**What is being asked**: Can you reproduce the letter about the school word for word, from "I also ask that" to "a leader’s actions?"?

**Extract to read**:
▬▬▬▬▬▬▬▬▬▬
I only ask that you consider the effect that this work has had on me.  I have felt shut out.  I have felt lied to.  In your heart of hearts, you know that you have lied to me.  You’ve been taught that this is not really “lying” but “clever insincerity.”  You’ve been taught this lying is necessary to protect school.  This may be true but that doesn’t change the effect it has on others.  I can feel the insincerity.  While I may not have known until recently the extent of the deception, I could always feel it.  It has been deeply painful for me.

And your reaction to my questions has been equally painful.  Try to put yourself in my shoes.  If you learned that I was involved with something that you believed was harmful to me, would you not try to find out more about it?  Would it not be a sign that you cared about me?  And if I reacted violently to your inquiry and shut you out completely, would you not be hurt, confused and sad?

I also ask that you consider a phrase you might have heard at school: “The road to hell is paved with good intentions.”  Is it possible that your school is based on real and true ideas, with genuine and sincere students and teachers, but that it has veered off course from its original path? Would not its foundation in true ideas explain your fine experiences and the gains you have made?  Would it not explain how genuine and true everyone’s intentions are?  And would not its wrong turn explain the difficulty students have staying married to non-students? Would it not explain why many students disappear? Have you ever found a leader’s actions questionable but written it off to you not understanding?  Have you ever had the courage to directly question a leader’s actions?

The “fourth way” is the teaching by George Gurdjieff that your school is based on.  Gurdjieff taught about A B and C influence – and asserted that real knowledge, a.k.a. C influence, must be passed from person to person.  So if your school were a true school, and not a “degenerate” one (a term used by Gurdjieff) there would be some direct connection to Gurdjieff or someone else who had achieved consciousness.
▬▬▬▬▬▬▬▬▬▬
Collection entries
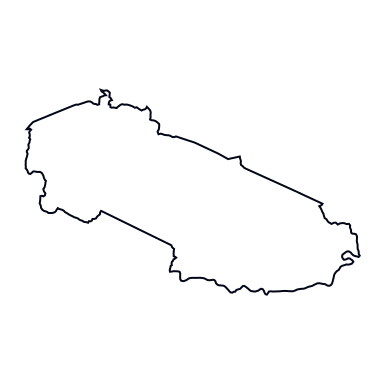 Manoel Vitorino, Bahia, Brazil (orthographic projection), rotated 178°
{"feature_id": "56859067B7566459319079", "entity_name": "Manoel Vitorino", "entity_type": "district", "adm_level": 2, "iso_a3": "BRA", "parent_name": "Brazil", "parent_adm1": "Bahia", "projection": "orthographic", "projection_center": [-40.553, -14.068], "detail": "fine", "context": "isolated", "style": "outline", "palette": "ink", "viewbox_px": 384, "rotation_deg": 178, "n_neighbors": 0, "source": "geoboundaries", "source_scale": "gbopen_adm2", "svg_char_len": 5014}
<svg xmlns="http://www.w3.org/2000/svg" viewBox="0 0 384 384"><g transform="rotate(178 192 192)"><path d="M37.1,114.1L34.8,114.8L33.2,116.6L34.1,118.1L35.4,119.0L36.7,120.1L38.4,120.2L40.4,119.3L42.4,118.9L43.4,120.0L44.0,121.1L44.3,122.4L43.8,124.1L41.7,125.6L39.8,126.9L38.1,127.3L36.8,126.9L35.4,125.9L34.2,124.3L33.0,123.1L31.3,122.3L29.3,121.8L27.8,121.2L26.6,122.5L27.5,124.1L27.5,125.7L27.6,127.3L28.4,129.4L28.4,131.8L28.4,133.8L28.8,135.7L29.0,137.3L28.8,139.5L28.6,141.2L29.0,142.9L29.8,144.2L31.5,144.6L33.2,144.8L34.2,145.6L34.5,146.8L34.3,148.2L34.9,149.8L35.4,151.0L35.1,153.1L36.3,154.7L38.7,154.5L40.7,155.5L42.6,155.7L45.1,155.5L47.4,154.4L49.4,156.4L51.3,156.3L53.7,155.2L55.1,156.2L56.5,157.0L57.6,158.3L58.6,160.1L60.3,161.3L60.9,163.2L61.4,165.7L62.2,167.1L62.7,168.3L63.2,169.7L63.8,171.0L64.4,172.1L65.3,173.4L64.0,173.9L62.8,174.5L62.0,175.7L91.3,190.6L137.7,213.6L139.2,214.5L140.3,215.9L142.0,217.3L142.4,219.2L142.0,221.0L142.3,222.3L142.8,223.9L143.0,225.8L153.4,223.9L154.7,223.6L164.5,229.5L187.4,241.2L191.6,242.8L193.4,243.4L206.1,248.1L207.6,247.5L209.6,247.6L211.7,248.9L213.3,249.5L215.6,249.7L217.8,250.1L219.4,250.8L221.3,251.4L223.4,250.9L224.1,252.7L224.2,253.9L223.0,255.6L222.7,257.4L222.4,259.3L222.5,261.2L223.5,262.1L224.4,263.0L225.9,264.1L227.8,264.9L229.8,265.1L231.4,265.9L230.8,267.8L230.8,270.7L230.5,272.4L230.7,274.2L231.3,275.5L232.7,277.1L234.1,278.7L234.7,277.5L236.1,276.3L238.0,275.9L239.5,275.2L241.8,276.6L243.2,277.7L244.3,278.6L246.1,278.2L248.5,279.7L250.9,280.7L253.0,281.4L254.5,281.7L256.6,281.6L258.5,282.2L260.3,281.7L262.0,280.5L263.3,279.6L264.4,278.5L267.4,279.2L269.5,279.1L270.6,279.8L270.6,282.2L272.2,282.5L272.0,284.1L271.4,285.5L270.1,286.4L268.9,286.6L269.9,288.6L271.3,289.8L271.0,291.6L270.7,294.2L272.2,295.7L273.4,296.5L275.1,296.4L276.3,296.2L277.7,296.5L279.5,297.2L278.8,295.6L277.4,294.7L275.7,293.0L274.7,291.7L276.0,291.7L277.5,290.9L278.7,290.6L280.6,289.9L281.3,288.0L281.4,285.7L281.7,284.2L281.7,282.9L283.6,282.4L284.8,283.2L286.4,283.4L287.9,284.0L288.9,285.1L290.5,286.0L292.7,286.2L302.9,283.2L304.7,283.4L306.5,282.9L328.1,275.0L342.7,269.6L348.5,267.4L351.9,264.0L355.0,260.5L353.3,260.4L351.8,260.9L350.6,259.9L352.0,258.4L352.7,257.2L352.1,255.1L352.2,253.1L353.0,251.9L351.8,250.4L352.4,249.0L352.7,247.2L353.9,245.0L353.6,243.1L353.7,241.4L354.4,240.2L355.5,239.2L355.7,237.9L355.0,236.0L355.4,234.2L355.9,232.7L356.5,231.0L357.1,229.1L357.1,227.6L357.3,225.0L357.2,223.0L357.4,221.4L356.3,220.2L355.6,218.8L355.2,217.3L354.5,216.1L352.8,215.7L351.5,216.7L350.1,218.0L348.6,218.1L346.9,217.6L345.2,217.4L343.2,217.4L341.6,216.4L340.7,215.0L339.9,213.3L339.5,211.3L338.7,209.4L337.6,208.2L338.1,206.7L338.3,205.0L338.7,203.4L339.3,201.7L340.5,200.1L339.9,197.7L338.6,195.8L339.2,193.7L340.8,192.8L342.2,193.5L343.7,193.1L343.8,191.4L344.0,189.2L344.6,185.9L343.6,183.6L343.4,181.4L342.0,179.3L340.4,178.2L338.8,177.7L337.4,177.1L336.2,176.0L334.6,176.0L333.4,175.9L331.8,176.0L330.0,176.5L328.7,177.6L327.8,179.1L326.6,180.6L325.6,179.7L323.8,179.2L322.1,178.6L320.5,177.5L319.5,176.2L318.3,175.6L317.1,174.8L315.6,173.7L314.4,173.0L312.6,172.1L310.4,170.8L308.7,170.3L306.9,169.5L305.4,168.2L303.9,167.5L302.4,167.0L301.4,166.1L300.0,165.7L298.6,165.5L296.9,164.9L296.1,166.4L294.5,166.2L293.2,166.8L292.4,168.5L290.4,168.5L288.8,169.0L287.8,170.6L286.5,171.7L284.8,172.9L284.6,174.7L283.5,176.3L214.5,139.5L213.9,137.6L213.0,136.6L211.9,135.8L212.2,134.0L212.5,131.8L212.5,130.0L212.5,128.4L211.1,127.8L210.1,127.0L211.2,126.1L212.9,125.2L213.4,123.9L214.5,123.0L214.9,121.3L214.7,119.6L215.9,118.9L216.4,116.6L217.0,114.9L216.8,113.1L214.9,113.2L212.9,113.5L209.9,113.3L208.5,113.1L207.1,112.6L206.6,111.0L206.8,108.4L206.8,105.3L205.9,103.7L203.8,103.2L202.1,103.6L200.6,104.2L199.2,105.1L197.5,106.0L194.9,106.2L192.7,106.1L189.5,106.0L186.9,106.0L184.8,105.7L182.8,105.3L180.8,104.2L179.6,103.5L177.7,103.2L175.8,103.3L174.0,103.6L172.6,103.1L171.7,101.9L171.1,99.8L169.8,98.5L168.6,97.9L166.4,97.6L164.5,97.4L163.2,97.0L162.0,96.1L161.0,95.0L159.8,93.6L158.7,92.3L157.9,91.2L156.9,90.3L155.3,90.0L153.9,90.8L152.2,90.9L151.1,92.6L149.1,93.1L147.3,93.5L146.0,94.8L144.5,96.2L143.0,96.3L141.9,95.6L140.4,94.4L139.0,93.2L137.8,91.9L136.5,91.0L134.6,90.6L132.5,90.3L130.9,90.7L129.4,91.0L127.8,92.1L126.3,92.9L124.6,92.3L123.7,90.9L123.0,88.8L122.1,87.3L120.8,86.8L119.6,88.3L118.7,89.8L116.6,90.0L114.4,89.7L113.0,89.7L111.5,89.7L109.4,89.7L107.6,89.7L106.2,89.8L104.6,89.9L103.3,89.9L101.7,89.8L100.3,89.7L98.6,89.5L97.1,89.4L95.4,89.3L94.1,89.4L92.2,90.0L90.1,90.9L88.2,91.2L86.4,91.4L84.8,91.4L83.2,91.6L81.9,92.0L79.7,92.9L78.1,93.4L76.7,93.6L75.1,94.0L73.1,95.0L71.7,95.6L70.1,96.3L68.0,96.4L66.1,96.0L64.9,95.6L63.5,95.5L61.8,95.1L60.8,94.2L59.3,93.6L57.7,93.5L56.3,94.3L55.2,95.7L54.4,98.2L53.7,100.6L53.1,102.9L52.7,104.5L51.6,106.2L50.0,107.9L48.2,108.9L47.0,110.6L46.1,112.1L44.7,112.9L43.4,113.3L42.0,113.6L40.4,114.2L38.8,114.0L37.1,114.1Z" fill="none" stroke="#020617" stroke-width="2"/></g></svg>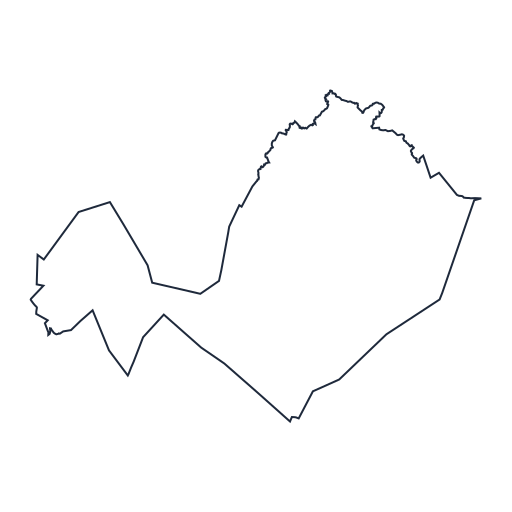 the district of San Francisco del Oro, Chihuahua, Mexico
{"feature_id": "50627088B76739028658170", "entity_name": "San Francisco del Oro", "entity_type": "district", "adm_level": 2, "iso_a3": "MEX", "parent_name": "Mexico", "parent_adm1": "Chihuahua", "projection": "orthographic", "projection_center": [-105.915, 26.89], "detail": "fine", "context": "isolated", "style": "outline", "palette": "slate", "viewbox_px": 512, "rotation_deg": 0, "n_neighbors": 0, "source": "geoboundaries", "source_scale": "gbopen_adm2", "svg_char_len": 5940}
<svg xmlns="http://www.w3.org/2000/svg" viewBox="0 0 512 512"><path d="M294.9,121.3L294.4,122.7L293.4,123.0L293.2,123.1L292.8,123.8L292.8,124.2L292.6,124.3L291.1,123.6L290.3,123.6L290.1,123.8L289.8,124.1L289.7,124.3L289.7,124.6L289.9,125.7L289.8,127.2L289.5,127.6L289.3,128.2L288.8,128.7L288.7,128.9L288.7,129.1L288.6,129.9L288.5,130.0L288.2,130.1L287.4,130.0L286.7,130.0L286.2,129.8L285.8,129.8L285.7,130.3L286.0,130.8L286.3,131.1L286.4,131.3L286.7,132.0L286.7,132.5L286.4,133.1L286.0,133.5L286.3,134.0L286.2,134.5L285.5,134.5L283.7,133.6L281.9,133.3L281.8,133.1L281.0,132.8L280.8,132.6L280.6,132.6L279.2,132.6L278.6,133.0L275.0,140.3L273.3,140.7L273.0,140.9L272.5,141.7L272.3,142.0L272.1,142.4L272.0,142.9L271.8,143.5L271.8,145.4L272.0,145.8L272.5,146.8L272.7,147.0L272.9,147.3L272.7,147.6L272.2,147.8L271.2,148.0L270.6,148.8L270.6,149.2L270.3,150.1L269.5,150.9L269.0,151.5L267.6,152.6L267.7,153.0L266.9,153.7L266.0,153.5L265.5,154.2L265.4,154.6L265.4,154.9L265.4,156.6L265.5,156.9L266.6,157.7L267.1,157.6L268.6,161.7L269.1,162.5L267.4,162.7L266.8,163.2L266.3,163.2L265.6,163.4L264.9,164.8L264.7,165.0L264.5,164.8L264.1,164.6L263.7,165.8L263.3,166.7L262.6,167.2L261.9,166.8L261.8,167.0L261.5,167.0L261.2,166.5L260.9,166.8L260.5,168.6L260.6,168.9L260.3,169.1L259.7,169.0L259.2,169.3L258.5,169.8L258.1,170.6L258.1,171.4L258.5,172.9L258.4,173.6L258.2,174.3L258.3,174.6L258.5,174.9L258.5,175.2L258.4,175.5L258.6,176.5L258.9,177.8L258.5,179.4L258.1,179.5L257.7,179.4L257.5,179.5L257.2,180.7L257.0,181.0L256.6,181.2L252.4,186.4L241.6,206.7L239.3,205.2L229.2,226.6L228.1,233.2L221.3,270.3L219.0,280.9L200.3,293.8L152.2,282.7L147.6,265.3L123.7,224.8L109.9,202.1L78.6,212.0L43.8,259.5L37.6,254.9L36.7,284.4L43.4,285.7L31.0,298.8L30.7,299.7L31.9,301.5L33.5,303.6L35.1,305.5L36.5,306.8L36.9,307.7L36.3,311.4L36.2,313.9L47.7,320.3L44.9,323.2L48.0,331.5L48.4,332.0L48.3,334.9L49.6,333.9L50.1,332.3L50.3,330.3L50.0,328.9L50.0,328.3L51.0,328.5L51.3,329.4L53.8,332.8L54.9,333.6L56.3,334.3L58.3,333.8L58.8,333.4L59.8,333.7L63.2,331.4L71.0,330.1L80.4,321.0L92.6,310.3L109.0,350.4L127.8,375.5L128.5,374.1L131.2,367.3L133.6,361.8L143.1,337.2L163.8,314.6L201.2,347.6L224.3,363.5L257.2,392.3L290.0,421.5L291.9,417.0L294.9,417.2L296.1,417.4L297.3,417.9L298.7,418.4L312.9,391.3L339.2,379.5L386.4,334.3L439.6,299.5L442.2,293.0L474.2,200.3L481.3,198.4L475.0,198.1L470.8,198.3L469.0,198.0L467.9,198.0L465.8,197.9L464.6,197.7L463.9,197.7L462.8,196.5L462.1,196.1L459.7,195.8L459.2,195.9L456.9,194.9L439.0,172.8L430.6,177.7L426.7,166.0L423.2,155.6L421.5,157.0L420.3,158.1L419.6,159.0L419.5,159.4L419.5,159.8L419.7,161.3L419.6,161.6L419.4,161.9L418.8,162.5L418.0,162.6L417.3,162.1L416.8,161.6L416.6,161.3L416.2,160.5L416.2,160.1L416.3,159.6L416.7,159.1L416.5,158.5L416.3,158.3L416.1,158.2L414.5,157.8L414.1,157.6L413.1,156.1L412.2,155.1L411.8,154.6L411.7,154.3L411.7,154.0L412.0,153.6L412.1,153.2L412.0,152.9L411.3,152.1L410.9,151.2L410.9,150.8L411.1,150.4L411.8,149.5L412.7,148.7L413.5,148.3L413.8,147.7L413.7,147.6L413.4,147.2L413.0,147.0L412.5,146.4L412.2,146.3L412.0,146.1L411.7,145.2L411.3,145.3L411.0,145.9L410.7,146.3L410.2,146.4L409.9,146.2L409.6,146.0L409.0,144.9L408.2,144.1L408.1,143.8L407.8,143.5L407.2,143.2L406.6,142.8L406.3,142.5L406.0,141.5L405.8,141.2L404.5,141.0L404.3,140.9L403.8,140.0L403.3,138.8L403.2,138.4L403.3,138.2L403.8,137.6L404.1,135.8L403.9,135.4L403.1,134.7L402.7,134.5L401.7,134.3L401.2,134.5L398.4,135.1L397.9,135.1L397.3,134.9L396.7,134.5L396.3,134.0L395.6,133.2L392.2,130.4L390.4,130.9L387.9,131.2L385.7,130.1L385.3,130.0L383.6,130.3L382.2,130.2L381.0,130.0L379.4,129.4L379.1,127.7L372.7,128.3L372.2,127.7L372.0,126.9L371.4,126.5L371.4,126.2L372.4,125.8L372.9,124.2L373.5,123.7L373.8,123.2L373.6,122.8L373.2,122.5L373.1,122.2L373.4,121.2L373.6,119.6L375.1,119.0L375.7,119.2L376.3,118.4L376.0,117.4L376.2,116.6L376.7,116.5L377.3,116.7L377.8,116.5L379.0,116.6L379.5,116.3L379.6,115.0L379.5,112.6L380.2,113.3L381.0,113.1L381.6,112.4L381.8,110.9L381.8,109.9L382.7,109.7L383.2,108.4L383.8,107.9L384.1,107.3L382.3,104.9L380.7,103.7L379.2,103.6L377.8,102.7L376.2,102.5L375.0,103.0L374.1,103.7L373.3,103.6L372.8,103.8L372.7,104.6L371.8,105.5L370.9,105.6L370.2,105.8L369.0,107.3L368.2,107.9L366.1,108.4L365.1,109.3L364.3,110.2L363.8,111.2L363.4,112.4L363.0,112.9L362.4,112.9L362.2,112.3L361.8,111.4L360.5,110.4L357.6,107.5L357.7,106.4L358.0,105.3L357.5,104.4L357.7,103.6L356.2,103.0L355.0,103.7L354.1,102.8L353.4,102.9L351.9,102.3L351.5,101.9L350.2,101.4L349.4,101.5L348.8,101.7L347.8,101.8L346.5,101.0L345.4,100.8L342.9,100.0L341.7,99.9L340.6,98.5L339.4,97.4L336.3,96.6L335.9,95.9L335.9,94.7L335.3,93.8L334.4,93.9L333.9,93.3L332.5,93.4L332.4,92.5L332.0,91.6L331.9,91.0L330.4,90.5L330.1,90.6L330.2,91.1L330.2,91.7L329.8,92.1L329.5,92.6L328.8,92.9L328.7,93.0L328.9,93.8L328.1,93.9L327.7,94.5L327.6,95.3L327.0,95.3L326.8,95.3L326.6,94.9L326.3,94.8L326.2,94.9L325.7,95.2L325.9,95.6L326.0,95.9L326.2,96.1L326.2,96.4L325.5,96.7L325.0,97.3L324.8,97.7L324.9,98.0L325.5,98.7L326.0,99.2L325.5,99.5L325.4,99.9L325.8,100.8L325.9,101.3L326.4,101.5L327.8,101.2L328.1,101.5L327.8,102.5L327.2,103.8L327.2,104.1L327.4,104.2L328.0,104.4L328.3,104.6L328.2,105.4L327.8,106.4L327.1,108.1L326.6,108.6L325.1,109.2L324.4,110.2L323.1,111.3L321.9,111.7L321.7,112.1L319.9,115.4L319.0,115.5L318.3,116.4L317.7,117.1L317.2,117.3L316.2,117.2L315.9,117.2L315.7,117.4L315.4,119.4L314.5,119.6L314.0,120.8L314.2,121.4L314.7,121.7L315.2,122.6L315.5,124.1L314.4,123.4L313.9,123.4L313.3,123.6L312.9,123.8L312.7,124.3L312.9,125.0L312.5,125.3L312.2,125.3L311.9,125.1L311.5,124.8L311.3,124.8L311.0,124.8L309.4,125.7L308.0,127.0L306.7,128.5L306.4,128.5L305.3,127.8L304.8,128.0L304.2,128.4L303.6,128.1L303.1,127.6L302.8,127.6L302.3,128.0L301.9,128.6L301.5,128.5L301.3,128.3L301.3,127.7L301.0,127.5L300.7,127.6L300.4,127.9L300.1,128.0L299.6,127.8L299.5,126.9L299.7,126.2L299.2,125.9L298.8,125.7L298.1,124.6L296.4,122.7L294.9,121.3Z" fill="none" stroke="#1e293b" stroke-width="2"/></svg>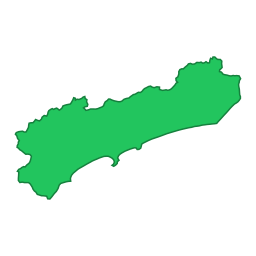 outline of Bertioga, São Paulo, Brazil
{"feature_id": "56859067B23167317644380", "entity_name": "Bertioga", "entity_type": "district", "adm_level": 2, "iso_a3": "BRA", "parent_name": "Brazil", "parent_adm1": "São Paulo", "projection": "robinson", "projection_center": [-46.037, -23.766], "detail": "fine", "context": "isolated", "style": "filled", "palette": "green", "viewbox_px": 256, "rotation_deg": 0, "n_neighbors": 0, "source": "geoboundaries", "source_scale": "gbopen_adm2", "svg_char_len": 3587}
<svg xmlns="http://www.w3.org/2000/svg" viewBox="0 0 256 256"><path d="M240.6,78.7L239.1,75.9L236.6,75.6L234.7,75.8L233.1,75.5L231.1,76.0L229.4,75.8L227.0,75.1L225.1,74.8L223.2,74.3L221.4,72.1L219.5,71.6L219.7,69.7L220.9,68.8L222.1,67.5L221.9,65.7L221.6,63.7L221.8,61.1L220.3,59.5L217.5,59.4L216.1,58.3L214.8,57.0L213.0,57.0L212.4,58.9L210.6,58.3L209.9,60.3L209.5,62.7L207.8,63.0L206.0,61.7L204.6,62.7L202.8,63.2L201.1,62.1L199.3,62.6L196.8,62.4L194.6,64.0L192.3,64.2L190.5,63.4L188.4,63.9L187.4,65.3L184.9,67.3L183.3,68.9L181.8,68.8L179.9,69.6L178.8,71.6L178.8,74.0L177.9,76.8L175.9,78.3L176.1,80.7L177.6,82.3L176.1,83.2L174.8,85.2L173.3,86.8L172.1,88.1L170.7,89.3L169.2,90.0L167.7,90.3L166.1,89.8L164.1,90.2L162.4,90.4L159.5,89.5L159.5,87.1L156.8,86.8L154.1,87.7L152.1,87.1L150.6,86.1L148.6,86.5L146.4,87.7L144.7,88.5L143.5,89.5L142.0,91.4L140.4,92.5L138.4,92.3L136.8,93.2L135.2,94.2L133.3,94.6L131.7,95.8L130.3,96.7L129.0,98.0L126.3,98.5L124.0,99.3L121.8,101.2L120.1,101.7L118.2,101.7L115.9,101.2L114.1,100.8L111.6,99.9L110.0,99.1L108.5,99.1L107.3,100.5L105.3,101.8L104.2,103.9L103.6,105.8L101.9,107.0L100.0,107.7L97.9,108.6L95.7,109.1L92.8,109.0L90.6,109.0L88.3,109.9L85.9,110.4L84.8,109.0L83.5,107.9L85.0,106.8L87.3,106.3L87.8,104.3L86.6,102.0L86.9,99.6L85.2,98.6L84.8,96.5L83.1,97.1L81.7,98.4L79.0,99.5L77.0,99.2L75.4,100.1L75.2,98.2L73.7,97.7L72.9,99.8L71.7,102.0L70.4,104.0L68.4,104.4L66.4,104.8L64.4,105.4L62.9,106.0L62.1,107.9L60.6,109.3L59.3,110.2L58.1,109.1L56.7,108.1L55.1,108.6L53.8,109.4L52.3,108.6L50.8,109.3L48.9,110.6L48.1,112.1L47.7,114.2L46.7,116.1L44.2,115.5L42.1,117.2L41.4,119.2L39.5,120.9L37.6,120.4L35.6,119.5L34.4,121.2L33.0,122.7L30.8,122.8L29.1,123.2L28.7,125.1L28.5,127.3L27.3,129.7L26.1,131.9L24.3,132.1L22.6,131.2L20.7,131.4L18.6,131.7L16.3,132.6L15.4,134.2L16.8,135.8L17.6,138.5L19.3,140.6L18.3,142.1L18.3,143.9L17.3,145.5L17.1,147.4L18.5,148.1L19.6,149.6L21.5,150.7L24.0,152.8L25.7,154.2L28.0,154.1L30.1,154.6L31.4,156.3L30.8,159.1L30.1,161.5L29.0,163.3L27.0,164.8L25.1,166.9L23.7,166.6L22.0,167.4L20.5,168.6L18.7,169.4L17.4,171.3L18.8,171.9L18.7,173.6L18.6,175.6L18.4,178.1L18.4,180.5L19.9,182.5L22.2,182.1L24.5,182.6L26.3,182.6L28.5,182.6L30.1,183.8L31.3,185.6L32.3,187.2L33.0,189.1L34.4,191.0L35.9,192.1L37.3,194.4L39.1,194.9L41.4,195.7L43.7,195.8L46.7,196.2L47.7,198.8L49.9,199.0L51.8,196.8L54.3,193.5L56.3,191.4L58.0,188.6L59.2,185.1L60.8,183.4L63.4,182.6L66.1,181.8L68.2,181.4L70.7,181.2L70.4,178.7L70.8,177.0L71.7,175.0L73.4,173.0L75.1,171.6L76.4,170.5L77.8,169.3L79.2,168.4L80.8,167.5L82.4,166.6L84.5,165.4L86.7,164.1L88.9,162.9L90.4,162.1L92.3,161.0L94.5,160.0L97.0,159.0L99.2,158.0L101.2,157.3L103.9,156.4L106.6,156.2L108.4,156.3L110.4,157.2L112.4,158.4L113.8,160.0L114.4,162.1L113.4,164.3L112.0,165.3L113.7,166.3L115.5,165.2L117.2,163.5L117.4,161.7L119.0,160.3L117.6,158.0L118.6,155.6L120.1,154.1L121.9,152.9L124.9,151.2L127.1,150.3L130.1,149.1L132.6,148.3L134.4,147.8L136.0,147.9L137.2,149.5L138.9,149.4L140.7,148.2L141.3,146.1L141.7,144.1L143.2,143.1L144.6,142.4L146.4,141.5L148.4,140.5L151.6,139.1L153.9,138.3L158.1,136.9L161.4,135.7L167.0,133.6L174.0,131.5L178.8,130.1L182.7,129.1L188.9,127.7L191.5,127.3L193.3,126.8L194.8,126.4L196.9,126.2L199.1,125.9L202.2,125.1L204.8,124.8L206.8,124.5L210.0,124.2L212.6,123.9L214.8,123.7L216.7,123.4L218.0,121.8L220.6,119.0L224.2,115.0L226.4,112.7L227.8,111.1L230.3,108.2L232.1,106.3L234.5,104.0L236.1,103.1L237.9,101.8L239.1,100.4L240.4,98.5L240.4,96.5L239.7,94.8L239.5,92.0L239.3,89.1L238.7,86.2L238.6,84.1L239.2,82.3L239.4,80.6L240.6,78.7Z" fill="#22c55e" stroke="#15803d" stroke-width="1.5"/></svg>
▬▬▬▬▬▬▬▬▬▬
**Task result**:
I also ask that you consider a phrase you might have heard at school: “The road to hell is paved with good intentions.”  Is it possible that your school is based on real and true ideas, with genuine and sincere students and teachers, but that it has veered off course from its original path? Would not its foundation in true ideas explain your fine experiences and the gains you have made?  Would it not explain how genuine and true everyone’s intentions are?  And would not its wrong turn explain the difficulty students have staying married to non-students? Would it not explain why many students disappear? Have you ever found a leader’s actions questionable but written it off to you not understanding?  Have you ever had the courage to directly question a leader’s actions?